Learn more about Kelley, as she opens up about her relationship with her grandmother and why she's so motivated to succeed.
1. Knowing what you know now, what is one piece of advice you would give to a younger you?
One piece of advice I would give a younger me is to enjoy every moment. I know, I know, it sounds cliché, but time flies. All too often we are trying to record a performance at a concert instead of just taking it all in and enjoying every second of it. We hide behind bright, little screens instead of taking just a second to look up and see who and what is around us. There will always be another time and another hour to work, but those little times that you spend with people that are important to you are times that you can never get back.
2. If you could have lunch with anyone in the world tomorrow, who would it be and why?
If I could have lunch with anyone in the world tomorrow, it would be my Nani (my grandma). She passed away when I was a freshman in high school. To this day, she is still one of the most influential figures in my life. She was filled with grace and wisdom. She was always defying the odds. She was a strong woman who knew the value of hard work and could stand on her own two feet. She also knew the importance of knowing that you didn’t always have to stand alone. She had a passion for travel and always had one bag packed.
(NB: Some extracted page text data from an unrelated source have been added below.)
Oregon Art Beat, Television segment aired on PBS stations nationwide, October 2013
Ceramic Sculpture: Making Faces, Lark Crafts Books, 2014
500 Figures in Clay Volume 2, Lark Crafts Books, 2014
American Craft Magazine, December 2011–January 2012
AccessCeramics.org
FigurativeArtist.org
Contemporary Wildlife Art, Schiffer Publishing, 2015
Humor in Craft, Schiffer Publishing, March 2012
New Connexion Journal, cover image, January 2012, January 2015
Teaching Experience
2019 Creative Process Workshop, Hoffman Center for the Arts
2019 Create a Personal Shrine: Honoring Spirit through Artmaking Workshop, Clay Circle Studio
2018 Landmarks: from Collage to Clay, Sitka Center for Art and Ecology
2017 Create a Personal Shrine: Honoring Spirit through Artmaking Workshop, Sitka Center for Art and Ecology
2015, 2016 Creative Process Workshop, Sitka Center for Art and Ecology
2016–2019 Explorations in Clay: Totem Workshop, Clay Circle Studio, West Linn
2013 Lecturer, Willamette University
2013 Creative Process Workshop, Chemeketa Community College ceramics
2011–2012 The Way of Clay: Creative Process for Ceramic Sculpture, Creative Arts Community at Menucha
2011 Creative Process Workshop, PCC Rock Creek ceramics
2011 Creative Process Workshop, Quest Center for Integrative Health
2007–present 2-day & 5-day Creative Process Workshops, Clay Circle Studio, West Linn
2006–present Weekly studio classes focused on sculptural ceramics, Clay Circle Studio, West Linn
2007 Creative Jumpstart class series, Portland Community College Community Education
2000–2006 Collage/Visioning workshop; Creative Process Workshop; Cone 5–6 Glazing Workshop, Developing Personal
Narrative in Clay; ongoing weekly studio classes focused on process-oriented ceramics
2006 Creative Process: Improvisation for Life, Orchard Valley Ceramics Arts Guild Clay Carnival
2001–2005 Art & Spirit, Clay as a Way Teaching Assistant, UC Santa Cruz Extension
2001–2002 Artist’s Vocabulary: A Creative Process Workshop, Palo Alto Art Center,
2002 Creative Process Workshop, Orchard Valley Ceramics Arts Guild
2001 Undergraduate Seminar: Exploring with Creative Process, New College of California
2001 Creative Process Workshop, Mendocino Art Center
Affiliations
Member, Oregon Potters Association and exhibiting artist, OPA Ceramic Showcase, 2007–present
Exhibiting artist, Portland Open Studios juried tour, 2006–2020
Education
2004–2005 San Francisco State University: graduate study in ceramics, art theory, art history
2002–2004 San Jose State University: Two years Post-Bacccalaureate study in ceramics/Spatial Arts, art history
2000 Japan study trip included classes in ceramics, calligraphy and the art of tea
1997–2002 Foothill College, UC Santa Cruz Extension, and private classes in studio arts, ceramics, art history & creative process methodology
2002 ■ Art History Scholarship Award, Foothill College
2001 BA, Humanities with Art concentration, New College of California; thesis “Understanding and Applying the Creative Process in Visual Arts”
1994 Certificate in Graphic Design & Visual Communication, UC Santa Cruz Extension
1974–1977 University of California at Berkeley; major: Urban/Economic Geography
She never regretted one thing in her life because she never left anything unsaid or a moment un-lived to the fullest. She passed along many values and a mindset that I still live by today.
3. What is your biggest motivation to succeed and live the life you want to live?
I want to make a difference that is bigger than me. My brother always tells me, “So many people live every day just to be average. Don’t be one of them.” So every day, I wake up with the determination to make something of myself for the hope that it inspires others around me to do the same.
4. What is your biggest fear and how have you overcome it?
My biggest fear is being inadequate; that the work I do won’t be valuable or won’t make as big of an impact as I had hoped. However, my dad taught me a very important lesson at a young age: “Whether you think you can or you think you can’t, you’re right.” It’s all a matter of mindset and your mindset is contagious. So I’ve learned not to be my own worst enemy, but rather my own best asset.
5. What is one defining moment that has made you who you are today?
When I was 14, I had a teacher tell me that I would never be successful. Being a fairly successful student up to that point, I had never had anyone doubt me as a person or a student. From that point forward, I made a promise to myself that no one would ever be able to say that to me ever again. So everyday, I push myself to be better, think bigger, and strive farther.